Earlier in the day and prior to the accident flight, the pilot flew uneventfully from Havre City Airport (HVR), Havre, Montana to GDV. The airplane was fueled before departing HVR, and again after arriving at GDV. The pilot then departed on the accident flight at 1843, for STP.
According to preliminary communication and radar data provided by the Federal Aviation Administration (FAA), all communications were normal until the pilot advised air traffic control (ATC) at 1911, that he saw a contrail coming from his airplane, and that "he had never seen that before." At 1934, the pilot advised ATC that he was having communications problems, and at 1937, he was cleared to climb to flight level 270. The pilot did acknowledge the instruction, and no further transmissions were received from him.
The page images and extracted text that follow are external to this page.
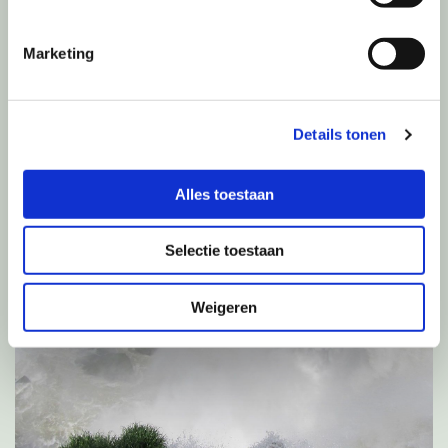
Marketing
WERKWIJZE
Details tonen
Alles toestaan
Selectie toestaan
Weigeren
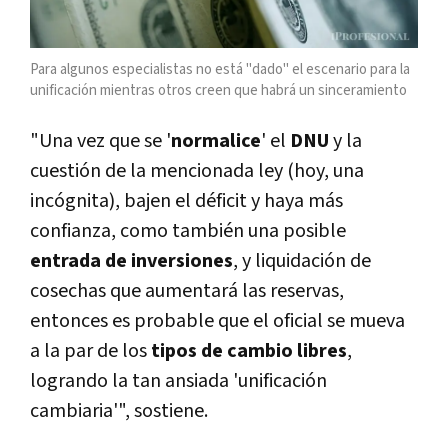
Para algunos especialistas no está "dado" el escenario para la
unificación mientras otros creen que habrá un sinceramiento
"Una vez que se '
normalice
' el
DNU
y la
cuestión de la mencionada ley (hoy, una
incógnita), bajen el déficit y haya más
confianza, como también una posible
entrada de inversiones
, y liquidación de
cosechas que aumentará las reservas,
entonces es probable que el oficial se mueva
a la par de los
tipos de cambio libres
,
logrando la tan ansiada 'unificación
cambiaria'", sostiene.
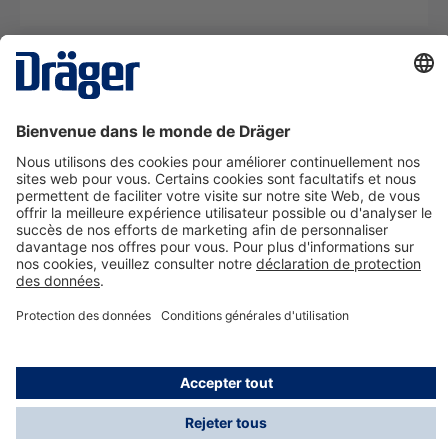
La technologie
pour la vie
Nous contacter
A propos de Dräger
Informations
*Les taxes et les frais d'expédition ne sont pas inclus
dans les prix indiqués, sauf mention contraire. Des frais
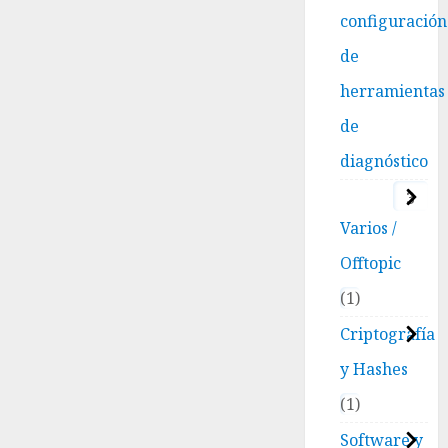
configuración
de
herramientas
de
diagnóstico
3
Varios /
Offtopic
1
Criptografía
y Hashes
1
Software y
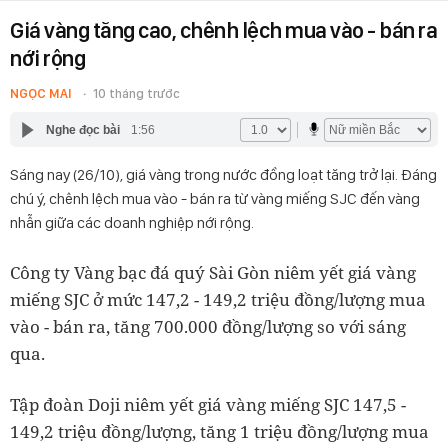
Giá vàng tăng cao, chênh lệch mua vào - bán ra
nới rộng
NGỌC MAI
10 tháng trước
Nghe đọc bài
1:56
Sáng nay (26/10), giá vàng trong nước đồng loạt tăng trở lại. Đáng
chú ý, chênh lệch mua vào - bán ra từ vàng miếng SJC đến vàng
nhẫn giữa các doanh nghiệp nới rộng.
Công ty Vàng bạc đá quý Sài Gòn niêm yết giá vàng
miếng SJC ở mức 147,2 - 149,2 triệu đồng/lượng mua
vào - bán ra, tăng 700.000 đồng/lượng so với sáng
qua.
Tập đoàn Doji niêm yết giá vàng miếng SJC 147,5 -
149,2 triệu đồng/lượng, tăng 1 triệu đồng/lượng mua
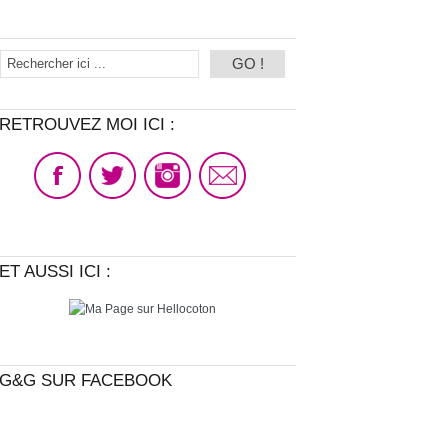
RETROUVEZ MOI ICI :
ET AUSSI ICI :
G&G SUR FACEBOOK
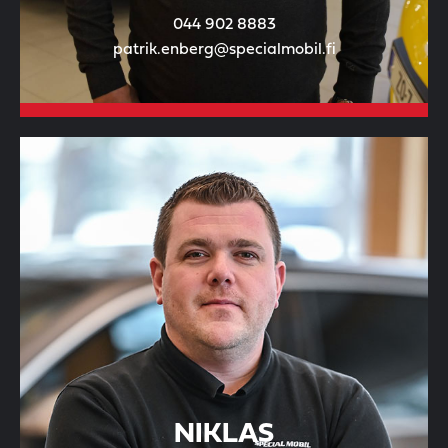
044 902 8883
patrik.enberg@specialmobil.fi
NIKLAS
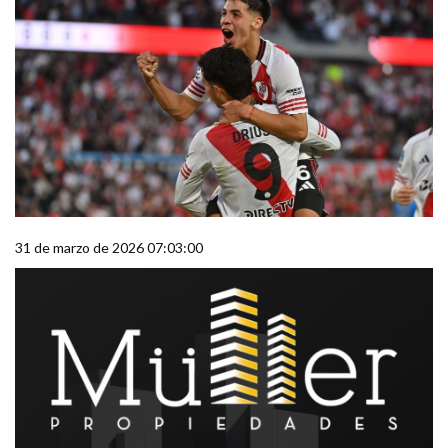
31 de marzo de 2026 07:03:00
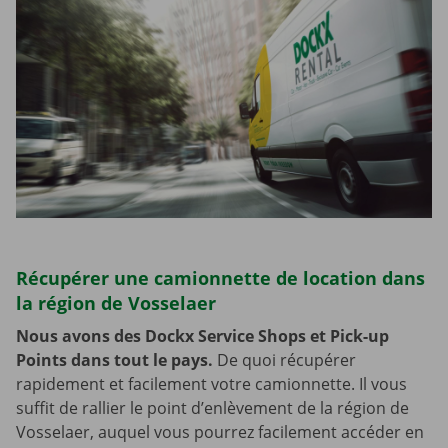
Récupérer une camionnette de location dans
la région de Vosselaer
Nous avons des Dockx Service Shops et Pick-up
Points dans tout le pays.
De quoi récupérer
rapidement et facilement votre camionnette. Il vous
suffit de rallier le point d’enlèvement de la région de
Vosselaer, auquel vous pourrez facilement accéder en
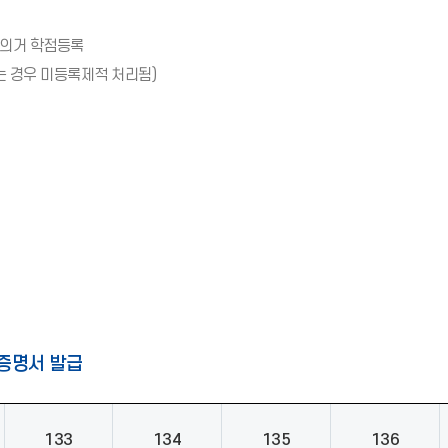
 의거 학점등록
는 경우 미등록제적 처리됨)
증명서 발급
133
134
135
136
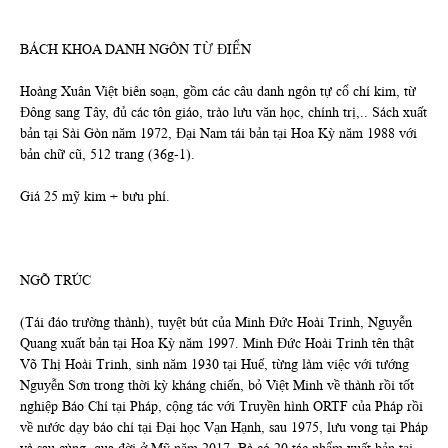
BÁCH KHOA DANH NGÔN TỪ ĐIỂN
Hoàng Xuân Việt biên soạn, gồm các câu danh ngôn tự cổ chí kim, từ
Đông sang Tây, đủ các tôn giáo, trào lưu văn học, chính trị,.. Sách xuất
bản tại Sài Gòn năm 1972, Đại Nam tái bản tại Hoa Kỳ năm 1988 với
bản chữ cũ, 512 trang (36g-1).
Giá 25 mỹ kim + bưu phí.
NGÕ TRÚC
(Tái đáo trường thành), tuyệt bút của Minh Đức Hoài Trinh, Nguyễn
Quang xuất bản tại Hoa Kỳ năm 1997. Minh Đức Hoài Trinh tên thật
Võ Thị Hoài Trinh, sinh năm 1930 tại Huế, từng làm việc với tướng
Nguyễn Sơn trong thời kỳ kháng chiến, bỏ Việt Minh về thành rồi tốt
nghiệp Báo Chí tại Pháp, cộng tác với Truyền hình ORTF của Pháp rồi
về nước dạy báo chí tại Đại học Vạn Hạnh, sau 1975, lưu vong tại Pháp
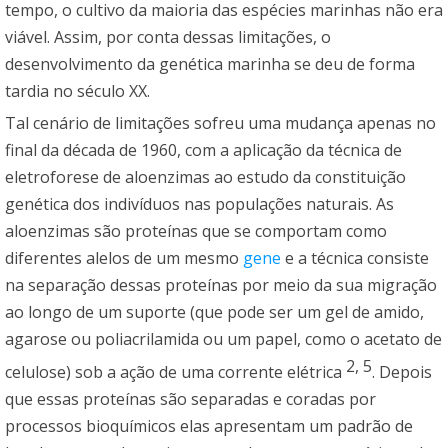
tempo, o cultivo da maioria das espécies marinhas não era
viável. Assim, por conta dessas limitações, o
desenvolvimento da genética marinha se deu de forma
tardia no século XX.
Tal cenário de limitações sofreu uma mudança apenas no
final da década de 1960, com a aplicação da técnica de
eletroforese de aloenzimas ao estudo da constituição
genética dos indivíduos nas populações naturais. As
aloenzimas são proteínas que se comportam como
diferentes alelos de um mesmo
gene
e a técnica consiste
na separação dessas proteínas por meio da sua migração
ao longo de um suporte (que pode ser um gel de amido,
agarose ou poliacrilamida ou um papel, como o acetato de
2, 5
celulose) sob a ação de uma corrente elétrica
. Depois
que essas proteínas são separadas e coradas por
processos bioquímicos elas apresentam um padrão de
At 2032, ATC became concerned because the airplane was approaching its destination, and no request to descend had been received from the pilot. Multiple attempts to make contact with the pilot by ATC were unsuccessful, and the airplane's reported altitude began to fluctuate, at times indicating that the airplane was 300 feet higher than the assigned altitude. At 2040 the airplane over flew St. Paul Minnesota and assistance was requested from the North American Aerospace Defense Command (NORAD).
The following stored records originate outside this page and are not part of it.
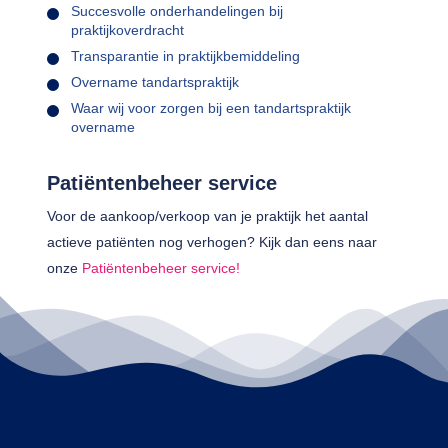
Succesvolle onderhandelingen bij
praktijkoverdracht
Transparantie in praktijkbemiddeling
Overname tandartspraktijk
Waar wij voor zorgen bij een tandartspraktijk
overname
Patiëntenbeheer service
Voor de aankoop/verkoop van je praktijk het aantal
actieve patiënten nog verhogen? Kijk dan eens naar
onze
Patiëntenbeheer service!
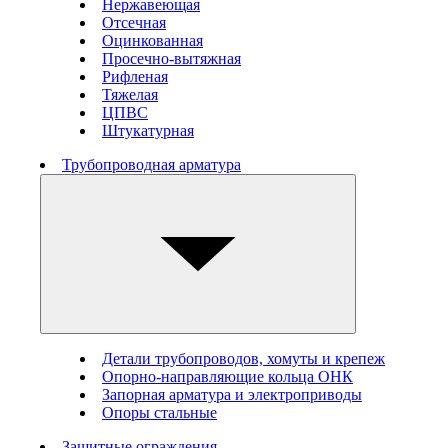
Нержавеющая
Отсечная
Оцинкованная
Просечно-вытяжная
Рифленая
Тяжелая
ЦПВС
Штукатурная
Трубопроводная арматура
Детали трубопроводов, хомуты и крепеж
Опорно-направляющие кольца ОНК
Запорная арматура и электроприводы
Опоры стальные
Защитные ограждения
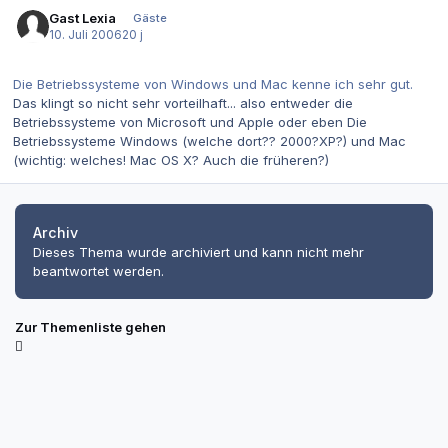
Gast Lexia
Gäste
10. Juli 2006
20 j
Die Betriebssysteme von Windows und Mac kenne ich sehr gut.
Das klingt so nicht sehr vorteilhaft... also entweder die
Betriebssysteme von Microsoft und Apple oder eben Die
Betriebssysteme Windows (welche dort?? 2000?XP?) und Mac
(wichtig: welches! Mac OS X? Auch die früheren?)
Archiv
Dieses Thema wurde archiviert und kann nicht mehr
beantwortet werden.
Zur Themenliste gehen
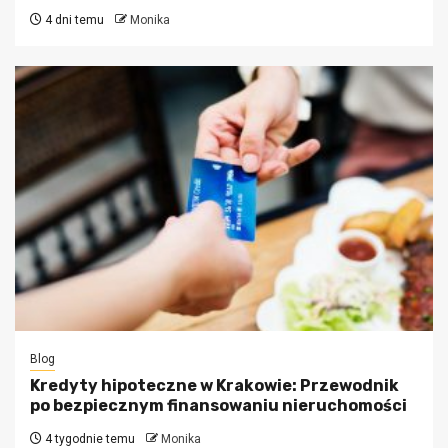
4 dni temu
Monika
Blog
Kredyty hipoteczne w Krakowie: Przewodnik
po bezpiecznym finansowaniu nieruchomości
4 tygodnie temu
Monika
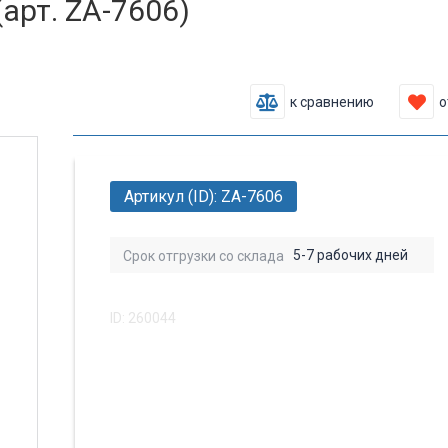
арт. ZA-7606)
к сравнению
о
Артикул (ID): ZA-7606
5-7 рабочих дней
Срок отгрузки со склада
ID: 260044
At 2049, fighter aircraft were "scrambled" to intercept the accident airplane. The fighters visually acquired the airplane at 2114, and after closing with the airplane, attempted to look into the cockpit. The pilots described that they observed either glare from the setting sun or frost on the windows. An attempt to gain the pilot's attention by firing flares and doing a flyby with their afterburners on was unsuccessful.
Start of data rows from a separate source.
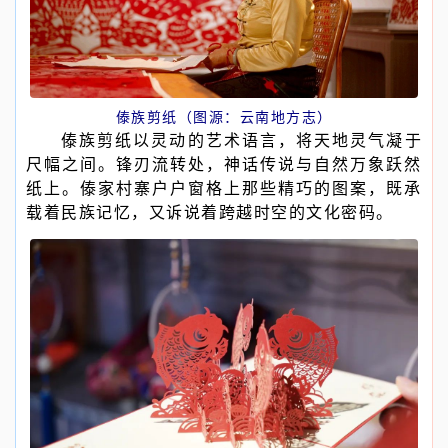
傣族剪纸（图源：云南地方志）
傣族剪纸以灵动的艺术语言，将天地灵气凝于
尺幅之间。锋刃流转处，神话传说与自然万象跃然
纸上。傣家村寨户户窗格上那些精巧的图案，既承
载着民族记忆，又诉说着跨越时空的文化密码。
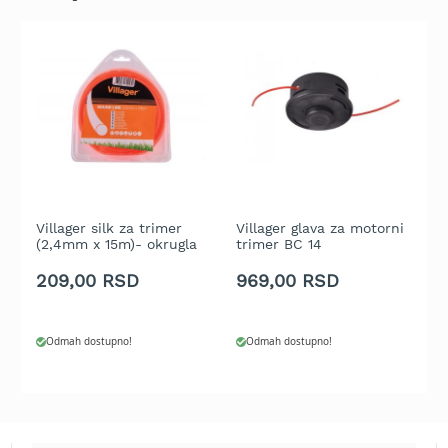
t
r
a
v
u
K
o
s
i
l
i
Villager silk za trimer
Villager glava za motorni
V
(2,4mm x 15m)- okrugla
trimer BC 14
(
c
nit
o
e
209,00 RSD
969,00 RSD
1
z
a
t
r
Odmah dostupno!
Odmah dostupno!
a
v
u
n
a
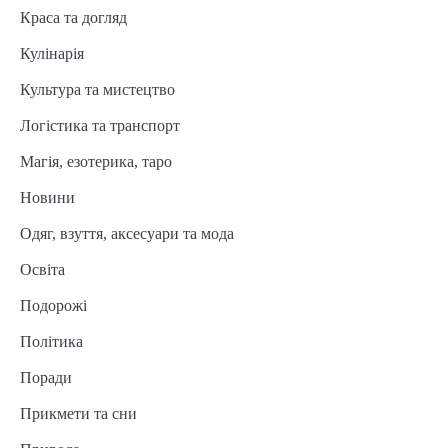
Краса та догляд
Кулінарія
Культура та мистецтво
Логістика та транспорт
Магія, езотерика, таро
Новини
Одяг, взуття, аксесуари та мода
Освіта
Подорожі
Політика
Поради
Прикмети та сни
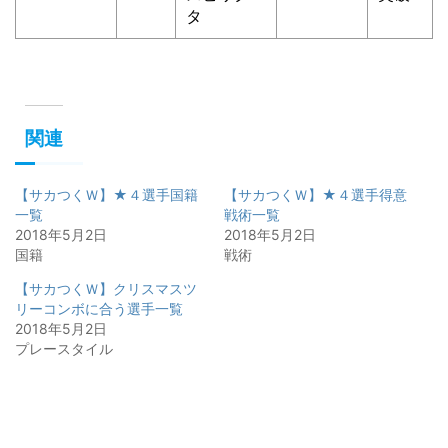
タ
関連
【サカつくＷ】★４選手国籍
【サカつくＷ】★４選手得意
一覧
戦術一覧
2018年5月2日
2018年5月2日
国籍
戦術
【サカつくＷ】クリスマスツ
リーコンボに合う選手一覧
2018年5月2日
プレースタイル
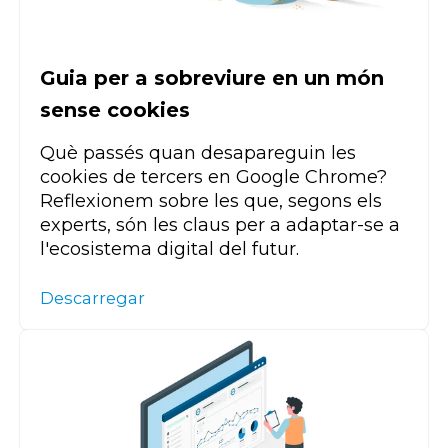
Guia per a sobreviure en un món
sense cookies
Què passés quan desapareguin les
cookies de tercers en Google Chrome?
Reflexionem sobre les que, segons els
experts, són les claus per a adaptar-se a
l'ecosistema digital del futur.
Descarregar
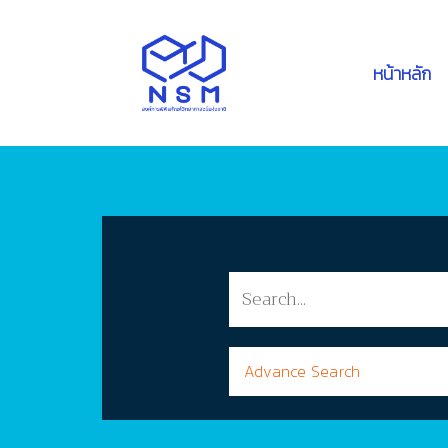
หน้าหลัก
Advance Search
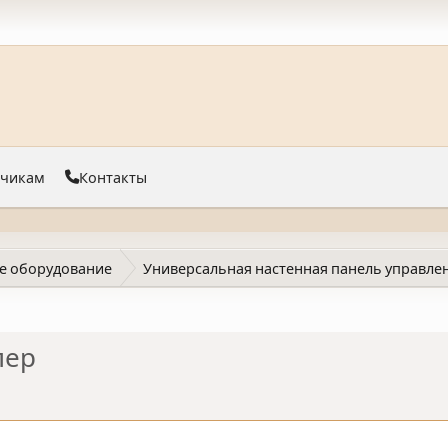
тчикам
Контакты
е оборудование
Универсальная настенная панель управлени
лер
At 2146, two more fighters were "scrambled" by NORAD to relieve the original intercepting flight, which was running low on fuel. The replacement fighters began tracking the airplane at 2204, and also attempted to gain the pilot's attention by firing flares. The pilots noted that in the darkness, they could see that the airplane's interior lights were on, but could not see the pilot or discern any movement in the cockpit. About 2231, the airplane began to descend, and at 2234 the airplane was lost from radar.
Witnesses that lived adjacent to the accident site reported that about 2250, they heard a "boom," similar to "a bomb" exploding outside of their residence. After stepping outside they observed two fighter airplanes pass overhead. A short time later, an emergency medical service helicopter circled their house, landed, and departed again.
At approximately 2319 they discovered the wreckage of the airplane on a hill behind their residence.
The accident occurred during the hours of night. The wreckage was located at 38 degrees, 30.792 minutes north latitude, 81 degrees, 53.933 minutes west longitude.
Examination of the cockpit revealed that the vertical speed indicator needle was lodged in the -4,400 foot per minute position. The autopilot and trim switches were in the on position. The heater switches were on. The throttle controls, propeller controls and mixture controls were in approximately the midrange position. The flap indicator and flap switch lever were in the flaps up position. The landing gear selector switch was in the gear up position. The left and right fuel selectors were set to "on." The pilot's seat belt and shoulder harness assemblies were found intact and latched. The cabin door latch assemblies and baggage door assemblies were found in the closed and locked position, and exhibited witness marks at the latch pins.
The pilot was found strapped into the left front seat of the airplane wearing an oxygen mask. A pulse oximeter was discovered laying on the ground 6 feet outboard of the left wingtip. In addition to the installed oxygen system on the airplane, a portable oxygen system was found during the wreckage examination. A nasal cannula was connected to the airplane's oxygen system and was found lying on the seat next to the pilot. The mask that the pilot was wearing was found connected to the portable bottle. The regulator valves of both systems were open about halfway, and both were depleted of their contents.